• [DATA FOR THIS TASK]
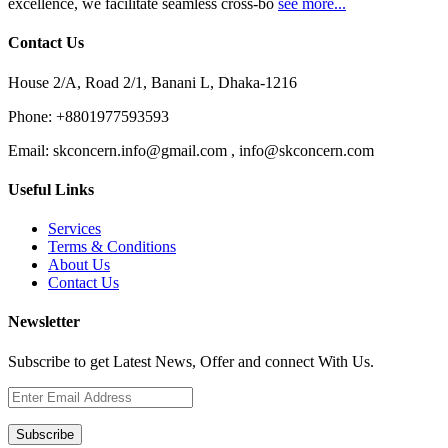
excellence, we facilitate seamless cross-bo
see more...
Contact Us
House 2/A, Road 2/1, Banani L, Dhaka-1216
Phone:
+8801977593593
Email:
skconcern.info@gmail.com , info@skconcern.com
Useful Links
Services
Terms & Conditions
About Us
Contact Us
Newsletter
Subscribe to get Latest News, Offer and connect With Us.
Subscribe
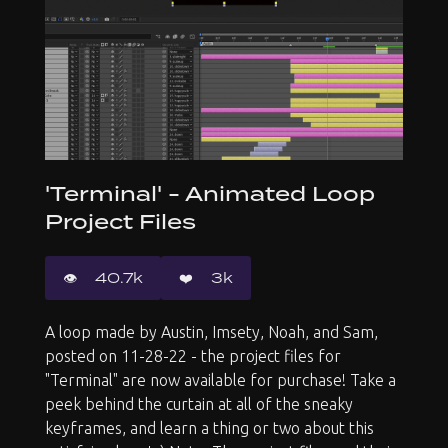
'Terminal' - Animated Loop
Project Files
👁️️
40.7k
❤️
3k
A loop made by Austin, Imsety, Noah, and Sam,
posted on 11-28-22 - the project files for
"Terminal" are now available for purchase! Take a
peek behind the curtain at all of the sneaky
keyframes, and learn a thing or two about this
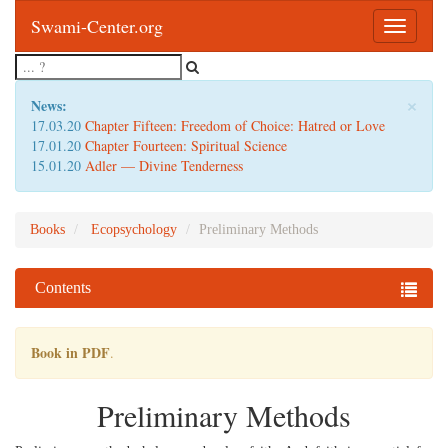
Swami-Center.org
Toggle
navigatio
×
News:
17.03.20
Chapter Fifteen: Freedom of Choice: Hatred or Love
17.01.20
Chapter Fourteen: Spiritual Science
15.01.20
Adler — Divine Tenderness
Books
Ecopsychology
Preliminary Methods
Contents
Book in PDF
.
Preliminary Methods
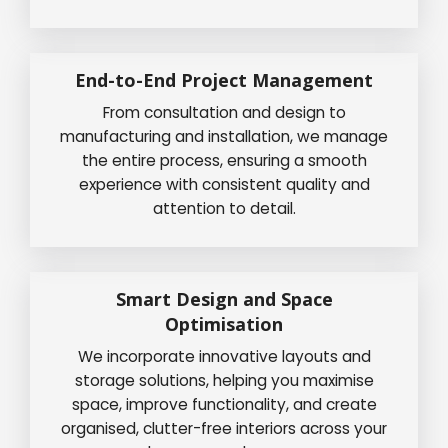
End-to-End Project Management
From consultation and design to
manufacturing and installation, we manage
the entire process, ensuring a smooth
experience with consistent quality and
attention to detail.
Smart Design and Space
Optimisation
We incorporate innovative layouts and
storage solutions, helping you maximise
space, improve functionality, and create
organised, clutter-free interiors across your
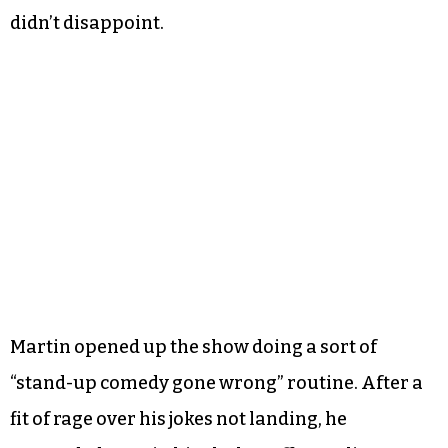
didn’t disappoint.
Martin opened up the show doing a sort of
“stand-up comedy gone wrong” routine. After a
fit of rage over his jokes not landing, he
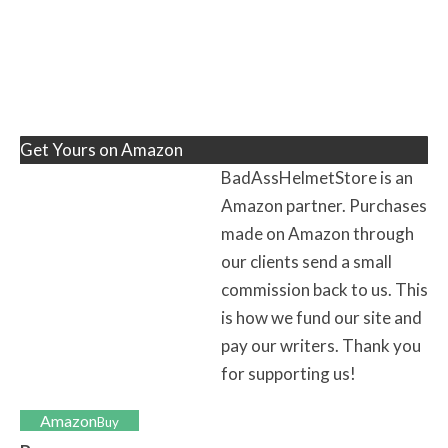
Get Yours on Amazon
BadAssHelmetStore is an
Amazon partner. Purchases
made on Amazon through
our clients send a small
commission back to us. This
is how we fund our site and
pay our writers. Thank you
for supporting us!
Amazon
Buy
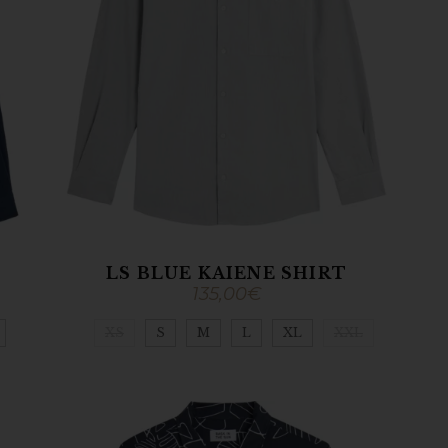
LS BLUE KAIENE SHIRT
135,00
€
XS
S
M
L
XL
XXL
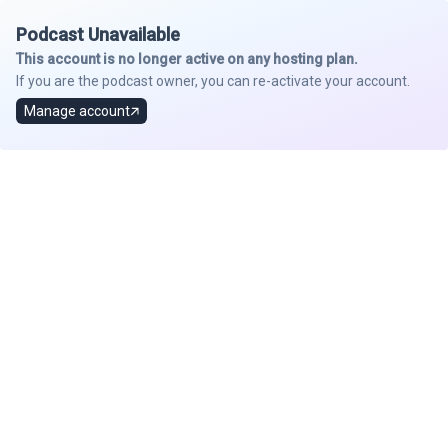
Podcast Unavailable
This account is no longer active on any hosting plan.
If you are the podcast owner, you can re-activate your account.
Manage account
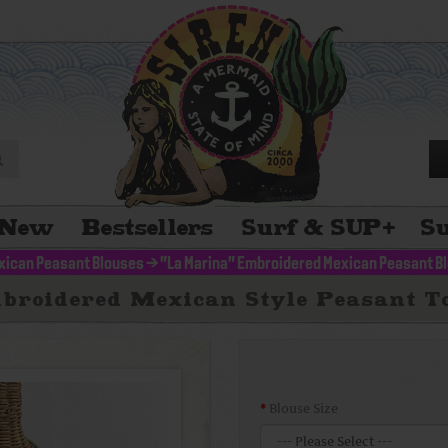
New
Bestsellers
Surf & SUP
+
Su
xican Peasant Blouses
>
"La Marina" Embroidered Mexican Peasant B
broidered Mexican Style Peasant To
Blouse Size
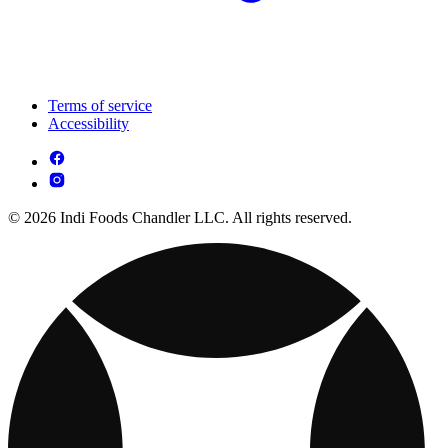
Terms of service
Accessibility
© 2026 Indi Foods Chandler LLC. All rights reserved.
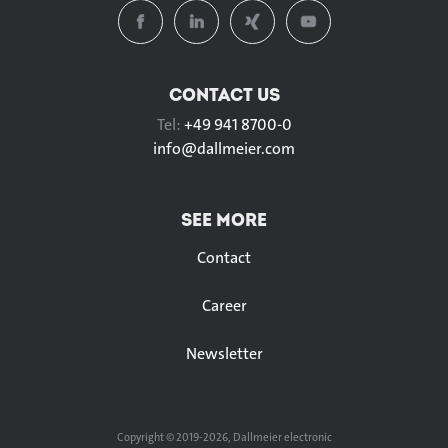
CONTACT US
Tel:
+49 941 8700-0
info@
dallmeier.com
SEE MORE
Contact
Career
Newsletter
Copyright © 2019-2026, Dallmeier electronic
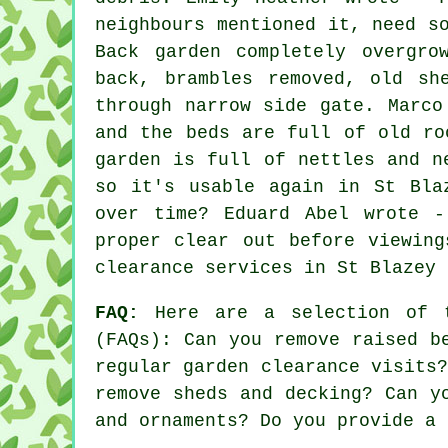
neighbours mentioned it, need s
Back garden completely overgro
back, brambles removed, old sh
through narrow side gate. Marco
and the beds are full of old ro
garden is full of nettles and n
so it's usable again in St Bla
over time? Eduard Abel wrote -
proper clear out before viewin
clearance services
in St Blazey 
FAQ:
Here are a selection of t
(FAQs): Can you remove raised b
regular garden clearance visits
remove sheds and decking? Can y
and ornaments? Do you provide a 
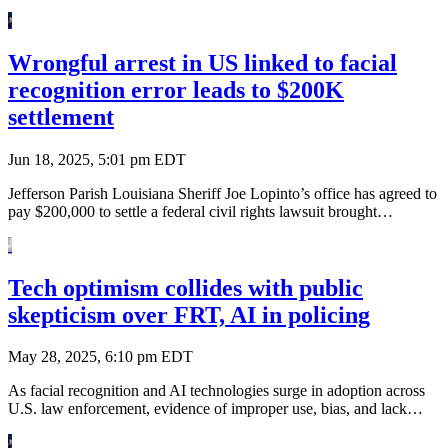
Wrongful arrest in US linked to facial
recognition error leads to $200K
settlement
Jun 18, 2025, 5:01 pm EDT
Jefferson Parish Louisiana Sheriff Joe Lopinto’s office has agreed to
pay $200,000 to settle a federal civil rights lawsuit brought…
Tech optimism collides with public
skepticism over FRT, AI in policing
May 28, 2025, 6:10 pm EDT
As facial recognition and AI technologies surge in adoption across
U.S. law enforcement, evidence of improper use, bias, and lack…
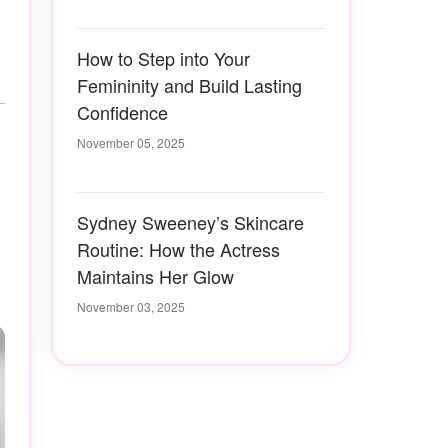
How to Step into Your
Femininity and Build Lasting
Confidence
November 05, 2025
Sydney Sweeney’s Skincare
Routine: How the Actress
Maintains Her Glow
November 03, 2025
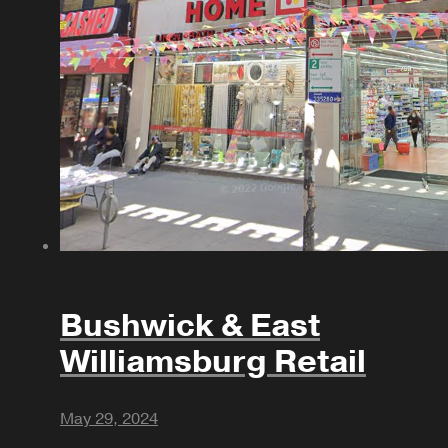
Bushwick & East
Williamsburg Retail
May 29, 2024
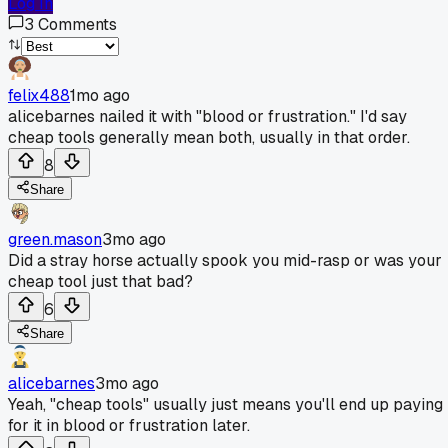
Log In
3
Comments
felix488
1mo ago
alicebarnes nailed it with "blood or frustration." I'd say
cheap tools generally mean both, usually in that order.
8
Share
green.mason
3mo ago
Did a stray horse actually spook you mid-rasp or was your
cheap tool just that bad?
6
Share
alicebarnes
3mo ago
Yeah, "cheap tools" usually just means you'll end up paying
for it in blood or frustration later.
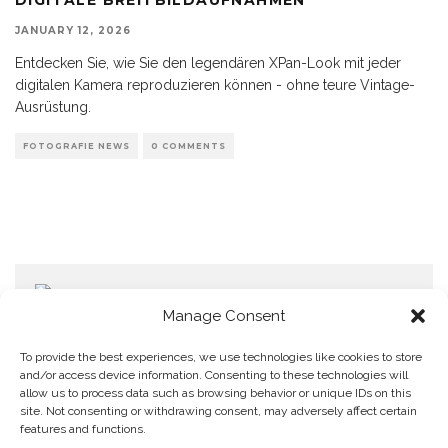
JANUARY 12, 2026
Entdecken Sie, wie Sie den legendären XPan-Look mit jeder
digitalen Kamera reproduzieren können - ohne teure Vintage-
Ausrüstung.
FOTOGRAFIE NEWS
0 COMMENTS
Manage Consent
To provide the best experiences, we use technologies like cookies to store
and/or access device information. Consenting to these technologies will
allow us to process data such as browsing behavior or unique IDs on this
Home
Datenschutzerklärung
Impressum
Cookie Policy (EU)
site. Not consenting or withdrawing consent, may adversely affect certain
features and functions.
Copyright © Blendo 2026 . Vorarlberg,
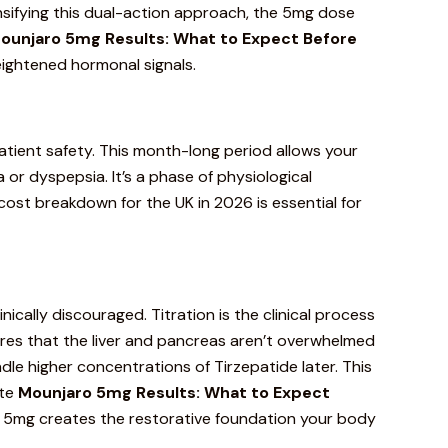
nsifying this dual-action approach, the 5mg dose
ounjaro
5mg Results: What to Expect Before
eightened hormonal signals.
atient safety
. This month-long period allows your
 or dyspepsia. It’s a phase of physiological
 cost breakdown
for the UK in 2026 is essential for
nically discouraged. Titration is the clinical process
sures that the liver and pancreas aren’t overwhelmed
dle higher concentrations of Tirzepatide later. This
ate
Mounjaro 5mg Results: What to Expect
. 5mg creates the restorative foundation your body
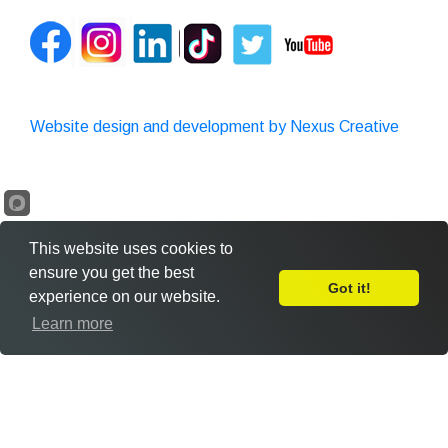
Website design and development by Nexus Creative
This website uses cookies to
ensure you get the best
Got it!
experience on our website.
Leave Feedback
Learn more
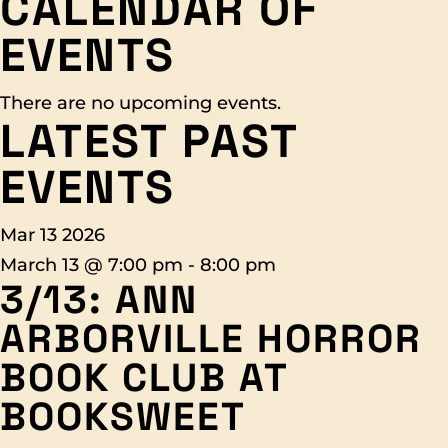
CALENDAR OF
EVENTS
There are no upcoming events.
LATEST PAST
EVENTS
Mar
13
2026
March 13 @ 7:00 pm
-
8:00 pm
3/13: ANN
ARBORVILLE HORROR
BOOK CLUB AT
BOOKSWEET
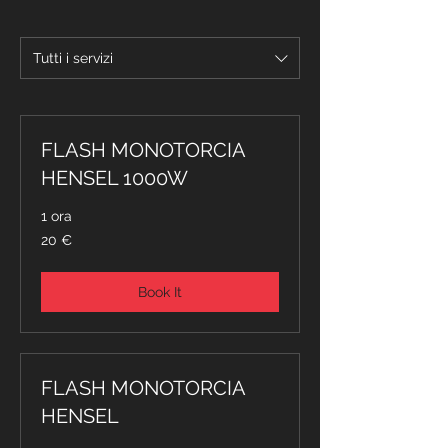
Tutti i servizi
FLASH MONOTORCIA
HENSEL 1000W
1 ora
20
20 €
euro
Book It
FLASH MONOTORCIA
HENSEL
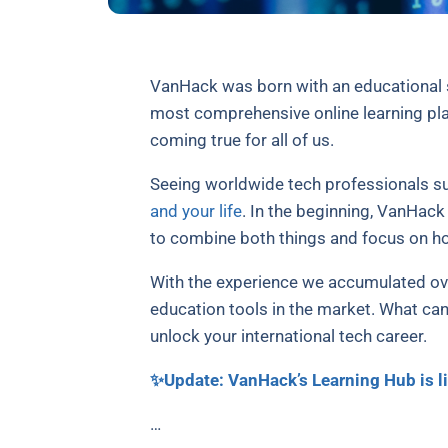
VanHack was born with an educational s
most comprehensive online learning plat
coming true for all of us.
Seeing worldwide tech professionals su
and your life
. In the beginning, VanHac
to combine both things and focus on ho
With the experience we accumulated ove
education tools in the market. What can
unlock your international tech career.
✨Update: VanHack’s Learning Hub is li
…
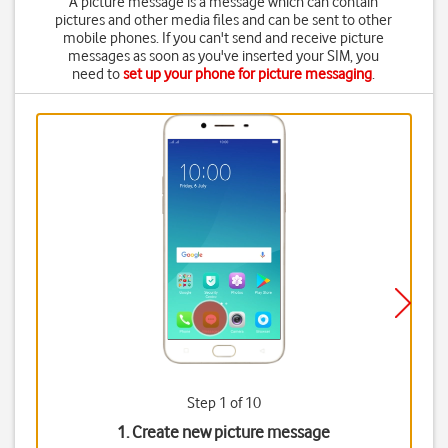
A picture message is a message which can contain
pictures and other media files and can be sent to other
mobile phones. If you can't send and receive picture
messages as soon as you've inserted your SIM, you
need to
set up your phone for picture messaging
.
Step 1 of 10
1. Create new picture message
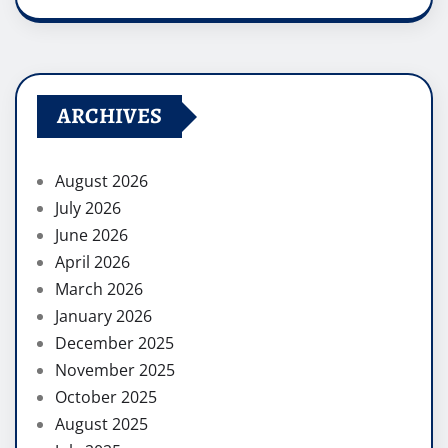
ARCHIVES
August 2026
July 2026
June 2026
April 2026
March 2026
January 2026
December 2025
November 2025
October 2025
August 2025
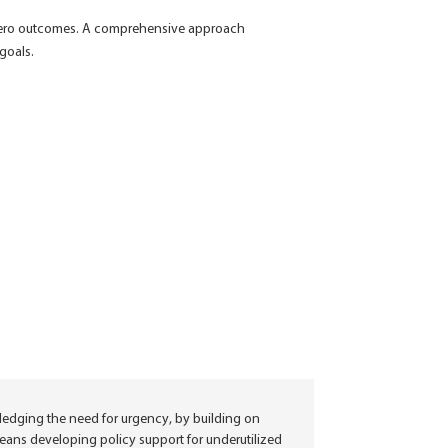
-zero outcomes.
A comprehensive approach
 goals.
ledging the need for urgency, by building on
 means developing policy support for underutilized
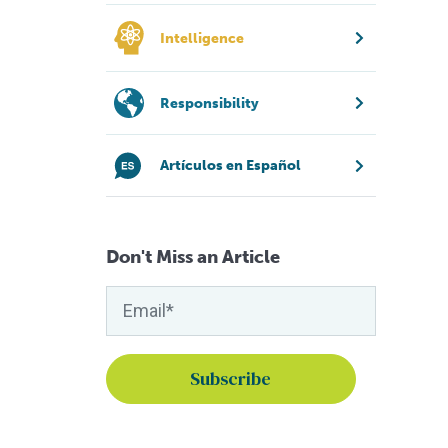
Intelligence
Responsibility
Artículos en Español
Don't Miss an Article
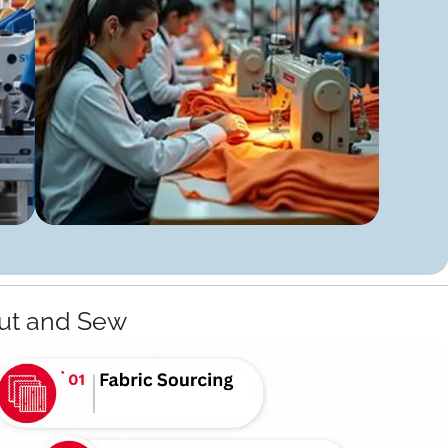
ut and Sew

• [YOUR TASK] From the first line to the last, print the records exactly; leave out the pictures.

• [ANSWER SPACE]
excellence, we facilitate seamless cross-bo
see more...
Contact Us
House 2/A, Road 2/1, Banani L, Dhaka-1216
Phone:
+8801977593593
Email:
skconcern.info@gmail.com , info@skconcern.com
Useful Links
Services
Terms & Conditions
About Us
Contact Us
Newsletter
Subscribe to get Latest News, Offer and connect With Us.
Subscribe
'Terminal' - Animated Loop
Project Files
👁️️
40.7k
❤️
3k
A loop made by Austin, Imsety, Noah, and Sam,
posted on 11-28-22 - the project files for
"Terminal" are now available for purchase! Take a
peek behind the curtain at all of the sneaky
keyframes, and learn a thing or two about this
Swami-Center.org
Toggle
navigatio
×
News:
17.03.20
Chapter Fifteen: Freedom of Choice: Hatred or Love
17.01.20
Chapter Fourteen: Spiritual Science
15.01.20
Adler — Divine Tenderness
Books
Ecopsychology
Preliminary Methods
Contents
Book in PDF
.
Preliminary Methods
End-to-End Project Management
From consultation and design to
manufacturing and installation, we manage
the entire process, ensuring a smooth
experience with consistent quality and
attention to detail.
Smart Design and Space
Optimisation
We incorporate innovative layouts and
storage solutions, helping you maximise
space, improve functionality, and create
organised, clutter-free interiors across your
didn’t disappoint.
Martin opened up the show doing a sort of
“stand-up comedy gone wrong” routine. After a
fit of rage over his jokes not landing, he
Get Yours on Amazon
BadAssHelmetStore is an
Amazon partner. Purchases
made on Amazon through
our clients send a small
commission back to us. This
is how we fund our site and
pay our writers. Thank you
for supporting us!
Amazon
Buy
LS BLUE KAIENE SHIRT
135,00
€
XS
S
M
L
XL
XXL
Podcast Unavailable
This account is no longer active on any hosting plan.
If you are the podcast owner, you can re-activate your account.
Manage account
New
Bestsellers
Surf & SUP
+
Su
xican Peasant Blouses
>
"La Marina" Embroidered Mexican Peasant B
broidered Mexican Style Peasant To
Blouse Size
Terms of service
Accessibility
© 2026 Indi Foods Chandler LLC. All rights reserved.
CONTACT US
Tel:
+49 941 8700-0
info@
dallmeier.com
SEE MORE
Contact
Career
Newsletter
Copyright © 2019-2026, Dallmeier electronic
neighbours mentioned it, need s
Back garden completely overgro
back, brambles removed, old sh
through narrow side gate. Marco
and the beds are full of old ro
garden is full of nettles and n
so it's usable again in St Bla
over time? Eduard Abel wrote -
proper clear out before viewin
clearance services
in St Blazey 
FAQ:
Here are a selection of t
(FAQs): Can you remove raised b
regular garden clearance visits
remove sheds and decking? Can y
and ornaments? Do you provide a 
Wrongful arrest in US linked to facial
recognition error leads to $200K
settlement
Jun 18, 2025, 5:01 pm EDT
Jefferson Parish Louisiana Sheriff Joe Lopinto’s office has agreed to
pay $200,000 to settle a federal civil rights lawsuit brought…
Tech optimism collides with public
skepticism over FRT, AI in policing
May 28, 2025, 6:10 pm EDT
As facial recognition and AI technologies surge in adoption across
U.S. law enforcement, evidence of improper use, bias, and lack…
How to Step into Your
Femininity and Build Lasting
Confidence
November 05, 2025
Sydney Sweeney’s Skincare
Routine: How the Actress
Maintains Her Glow
November 03, 2025
Bushwick & East
Williamsburg Retail
May 29, 2024
Log In
3
Comments
felix488
1mo ago
alicebarnes nailed it with "blood or frustration." I'd say
cheap tools generally mean both, usually in that order.
8
Share
green.mason
3mo ago
Did a stray horse actually spook you mid-rasp or was your
cheap tool just that bad?
6
Share
alicebarnes
3mo ago
Yeah, "cheap tools" usually just means you'll end up paying
for it in blood or frustration later.
JANUARY 12, 2026
Entdecken Sie, wie Sie den legendären XPan-Look mit jeder
digitalen Kamera reproduzieren können - ohne teure Vintage-
Ausrüstung.
FOTOGRAFIE NEWS
0 COMMENTS
Manage Consent
To provide the best experiences, we use technologies like cookies to store
and/or access device information. Consenting to these technologies will
allow us to process data such as browsing behavior or unique IDs on this
Home
Datenschutzerklärung
Impressum
Cookie Policy (EU)
site. Not consenting or withdrawing consent, may adversely affect certain
features and functions.
Copyright © Blendo 2026 . Vorarlberg,
nsifying this dual-action approach, the 5mg dose
ounjaro
5mg Results: What to Expect Before
eightened hormonal signals.
atient safety
. This month-long period allows your
 or dyspepsia. It’s a phase of physiological
 cost breakdown
for the UK in 2026 is essential for
nically discouraged. Titration is the clinical process
sures that the liver and pancreas aren’t overwhelmed
dle higher concentrations of Tirzepatide later. This
ate
Mounjaro 5mg Results: What to Expect
. 5mg creates the restorative foundation your body
Website design and development by Nexus Creative
This website uses cookies to
ensure you get the best
Got it!
experience on our website.
Leave Feedback
Learn more
CALENDAR OF
EVENTS
There are no upcoming events.
LATEST PAST
EVENTS
Mar
13
2026
March 13 @ 7:00 pm
-
8:00 pm
3/13: ANN
ARBORVILLE HORROR
BOOK CLUB AT
BOOKSWEET
Tutti i servizi
FLASH MONOTORCIA
HENSEL 1000W
1 ora
20
20 €
euro
Book It
FLASH MONOTORCIA
HENSEL
VanHack was born with an educational s
most comprehensive online learning plat
coming true for all of us.
Seeing worldwide tech professionals su
and your life
. In the beginning, VanHac
to combine both things and focus on ho
With the experience we accumulated ove
education tools in the market. What can
unlock your international tech career.
✨Update: VanHack’s Learning Hub is li
…
A picture message is a message which can contain
pictures and other media files and can be sent to other
mobile phones. If you can't send and receive picture
messages as soon as you've inserted your SIM, you
need to
set up your phone for picture messaging
.
Step 1 of 10
1. Create new picture message
ARCHIVES
August 2026
July 2026
June 2026
April 2026
March 2026
January 2026
December 2025
November 2025
October 2025
August 2025
-zero outcomes.
A comprehensive approach
 goals.
ledging the need for urgency, by building on
 means developing policy support for underutilized
Intelligence
Responsibility
Artículos en Español
Don't Miss an Article
ut and Sew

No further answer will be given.